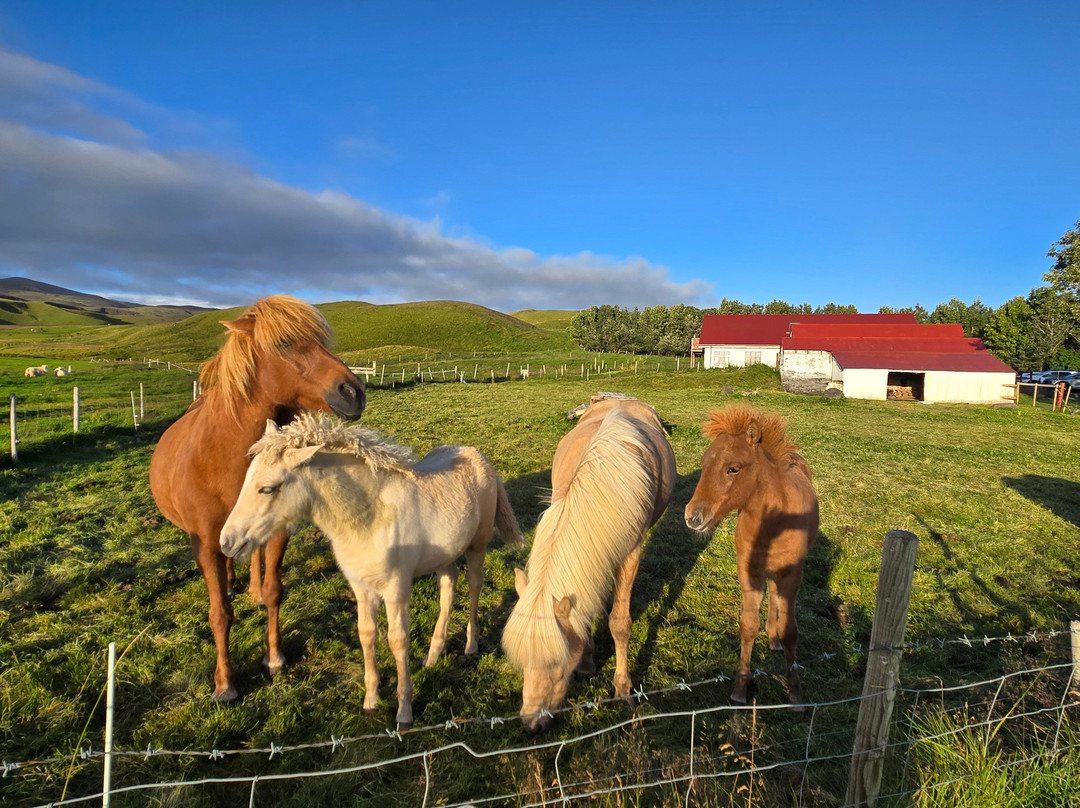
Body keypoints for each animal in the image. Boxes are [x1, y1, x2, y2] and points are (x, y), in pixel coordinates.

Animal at [149, 295, 366, 703]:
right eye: (284, 343)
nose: (354, 392)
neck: (220, 456)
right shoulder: (205, 541)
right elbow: (220, 612)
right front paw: (224, 684)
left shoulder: (279, 531)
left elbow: (274, 589)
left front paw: (274, 657)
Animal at [219, 413, 522, 728]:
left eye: (267, 488)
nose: (227, 542)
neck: (368, 517)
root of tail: (478, 456)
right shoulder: (361, 587)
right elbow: (366, 634)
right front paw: (371, 701)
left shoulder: (396, 588)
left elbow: (397, 640)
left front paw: (404, 712)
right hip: (445, 555)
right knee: (448, 586)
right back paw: (433, 655)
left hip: (478, 545)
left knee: (474, 585)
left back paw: (471, 646)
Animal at [502, 399, 675, 732]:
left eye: (556, 662)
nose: (531, 724)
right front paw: (586, 662)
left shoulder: (630, 554)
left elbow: (620, 623)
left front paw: (623, 691)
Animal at [684, 405, 819, 709]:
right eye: (704, 463)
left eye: (733, 468)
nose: (693, 516)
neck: (774, 523)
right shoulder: (749, 572)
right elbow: (748, 626)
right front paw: (740, 689)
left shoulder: (792, 575)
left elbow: (791, 630)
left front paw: (795, 695)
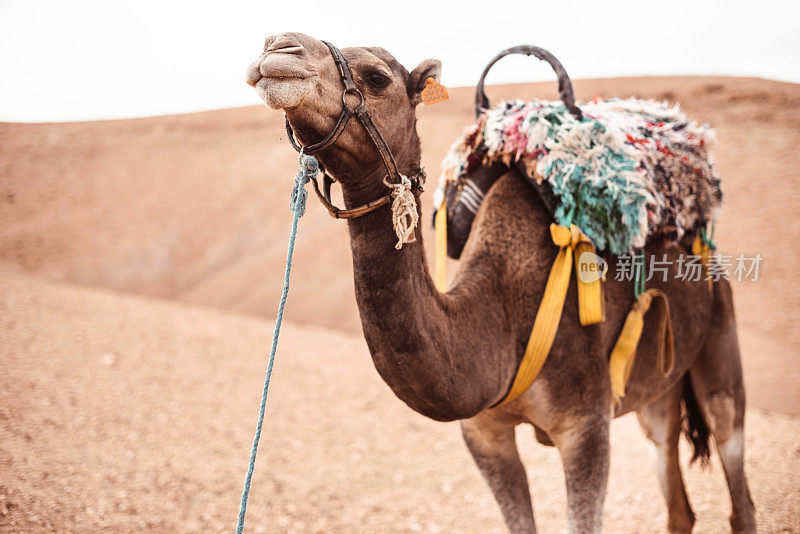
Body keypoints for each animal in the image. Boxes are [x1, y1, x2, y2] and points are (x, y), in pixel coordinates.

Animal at [247, 32, 752, 532]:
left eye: (377, 78)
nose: (278, 49)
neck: (499, 314)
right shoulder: (484, 432)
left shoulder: (586, 425)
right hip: (658, 388)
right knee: (673, 481)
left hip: (719, 334)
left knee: (733, 465)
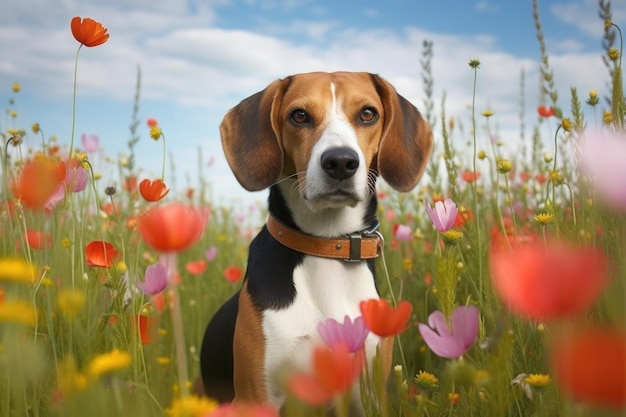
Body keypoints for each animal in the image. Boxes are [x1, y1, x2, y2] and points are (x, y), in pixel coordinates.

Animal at [197, 70, 432, 412]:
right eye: (299, 115)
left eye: (368, 114)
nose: (341, 162)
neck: (326, 245)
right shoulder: (256, 397)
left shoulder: (371, 395)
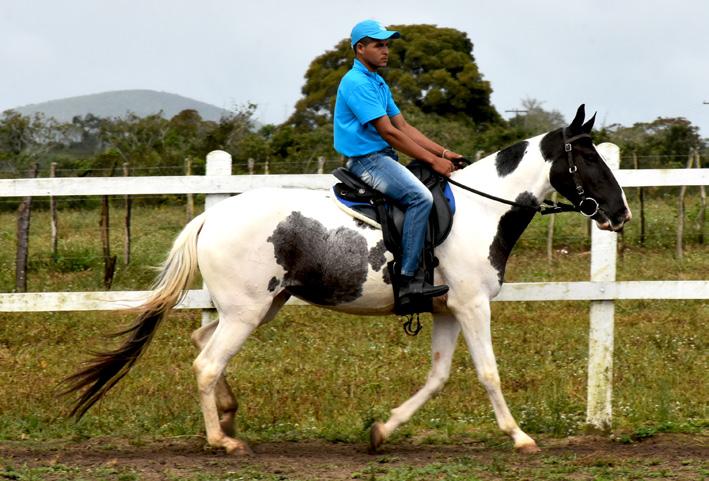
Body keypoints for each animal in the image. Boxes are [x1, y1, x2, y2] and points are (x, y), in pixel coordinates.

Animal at [63, 104, 632, 454]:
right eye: (587, 159)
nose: (620, 214)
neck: (479, 211)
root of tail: (212, 216)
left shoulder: (448, 309)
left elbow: (438, 377)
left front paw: (381, 430)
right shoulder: (473, 306)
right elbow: (489, 373)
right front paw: (521, 439)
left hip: (257, 307)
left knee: (201, 341)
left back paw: (228, 416)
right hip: (247, 311)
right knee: (206, 363)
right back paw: (222, 441)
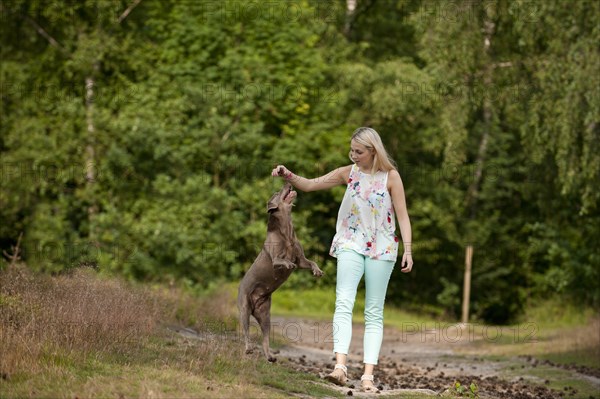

## Requirement
Lines from the entries that contain the string "elbow" must be found and copied.

## Reply to the task
right elbow: (220, 612)
left elbow: (274, 589)
right elbow: (366, 634)
left elbow: (397, 640)
left elbow: (620, 623)
right elbow: (748, 626)
left elbow: (791, 630)
left elbow: (438, 377)
right elbow: (489, 373)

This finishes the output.